Поезд замедлил ход; когда он совсем остановился, я почувствовала, будто что-то умерло во мне. Совершенно подавленная, я открыла дверь купе. Он не двинулся, чтобы помочь мне, не такой он человек.
– Ну, до свиданья, – сказала я холодным и вежливым тоном, тоном говорящего манекена, и вышла. Захлопнув за собой дверь и не оборачиваясь, я направилась к выходу и уже протянула свой билет, когда он догнал меня и взял под руку, словно делал это уже не один десяток раз.
– Что это вы себе позволяете? – спросила я, стряхивая его руку.
– Это-то я у себя и спрашиваю, – ответил Дэвид, протягивая билет контролеру. Тот заметил, что пассажир вышел не на своей станции. Дэвид что-то буркнул. Потом мы пошли к старой стоянке такси возле вокзала и остановились у ограждения под уличным фонарем. Тогда я сказала:
– Это был последний поезд до Тонбриджа.
– Я пойду пешком, – ответил Дэвид.
Мы долго стояли под фонарем, не глядя друг на друга. Я не могу до сих пор без волнения вспоминать об этих минутах. Сама я внешне излучала спокойствие, была неестественно бледна, а внутри меня все дрожало. Я еще никогда не была так испугана и старалась скрыть этот страх.
– Я так и не спросил вашего имени.
– Могли бы узнать в поезде.
– Мог.
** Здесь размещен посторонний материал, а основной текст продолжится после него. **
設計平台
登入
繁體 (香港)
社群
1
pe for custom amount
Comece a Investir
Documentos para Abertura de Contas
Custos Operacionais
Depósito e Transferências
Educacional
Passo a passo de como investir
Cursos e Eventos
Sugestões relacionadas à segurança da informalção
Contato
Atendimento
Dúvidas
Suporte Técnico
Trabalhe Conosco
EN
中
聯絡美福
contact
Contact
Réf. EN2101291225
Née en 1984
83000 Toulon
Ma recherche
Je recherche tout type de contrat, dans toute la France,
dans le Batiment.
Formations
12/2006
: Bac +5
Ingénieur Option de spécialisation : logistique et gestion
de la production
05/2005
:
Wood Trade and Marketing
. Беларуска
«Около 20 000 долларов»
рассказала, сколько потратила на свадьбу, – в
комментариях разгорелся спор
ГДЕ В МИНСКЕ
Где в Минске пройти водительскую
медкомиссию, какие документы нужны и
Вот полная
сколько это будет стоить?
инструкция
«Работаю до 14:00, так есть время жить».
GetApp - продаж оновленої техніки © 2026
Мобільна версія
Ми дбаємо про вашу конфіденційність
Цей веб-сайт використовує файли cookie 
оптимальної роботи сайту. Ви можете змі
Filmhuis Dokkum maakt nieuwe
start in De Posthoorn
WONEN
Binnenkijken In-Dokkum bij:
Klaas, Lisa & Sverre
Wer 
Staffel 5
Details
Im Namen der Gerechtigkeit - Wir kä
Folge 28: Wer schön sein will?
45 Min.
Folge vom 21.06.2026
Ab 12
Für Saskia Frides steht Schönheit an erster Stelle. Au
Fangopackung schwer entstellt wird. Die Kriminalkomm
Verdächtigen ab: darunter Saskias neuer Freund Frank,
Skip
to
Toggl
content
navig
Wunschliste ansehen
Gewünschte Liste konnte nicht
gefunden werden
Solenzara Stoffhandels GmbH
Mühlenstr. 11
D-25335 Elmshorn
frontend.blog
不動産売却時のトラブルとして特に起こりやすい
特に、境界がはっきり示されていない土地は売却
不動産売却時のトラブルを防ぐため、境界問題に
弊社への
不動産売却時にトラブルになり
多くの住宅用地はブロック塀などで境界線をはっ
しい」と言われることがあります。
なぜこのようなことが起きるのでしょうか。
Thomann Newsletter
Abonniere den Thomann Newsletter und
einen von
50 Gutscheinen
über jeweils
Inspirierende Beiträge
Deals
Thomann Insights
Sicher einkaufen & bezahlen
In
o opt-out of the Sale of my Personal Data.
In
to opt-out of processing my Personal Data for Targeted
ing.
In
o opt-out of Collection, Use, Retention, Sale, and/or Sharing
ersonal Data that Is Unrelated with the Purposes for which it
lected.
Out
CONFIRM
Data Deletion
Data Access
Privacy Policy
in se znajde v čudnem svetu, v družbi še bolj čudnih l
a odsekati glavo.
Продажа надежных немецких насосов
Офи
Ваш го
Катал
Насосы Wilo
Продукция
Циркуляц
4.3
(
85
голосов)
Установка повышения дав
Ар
Но не узнал.
– У вас больше не осталось сигарет.
– Я куплю вам утром сколько хотите.
Мне это было приятно слышать, и я прямо сказала:
– Меня зовут Эмма Лоуренс.
– Эмма, – повторил он со своим уэльским акцентом, и в это время свет у нас над головами погас. Должно быть, уже полночь, сообразила я, или во сколько они отключают уличное освещение. Неожиданная темнота произвела на нас очень странный эффект, словно мы оба погрузились в пучину. Мы взялись за руки…
Он той же ночью вернулся пешком в Тонбридж. Мы расстались через пять минут, тщательно переписав адреса, телефонные номера и имена. Меня не интересовали последствия. Когда он попытался рассказать о себе, я просто перестала слушать: мне не хотелось знать. Все, чего мне хотелось, это ощущать страх, который он внушал мне: рядом с ним я чувствовала себя, словно в неизвестном пугающем краю.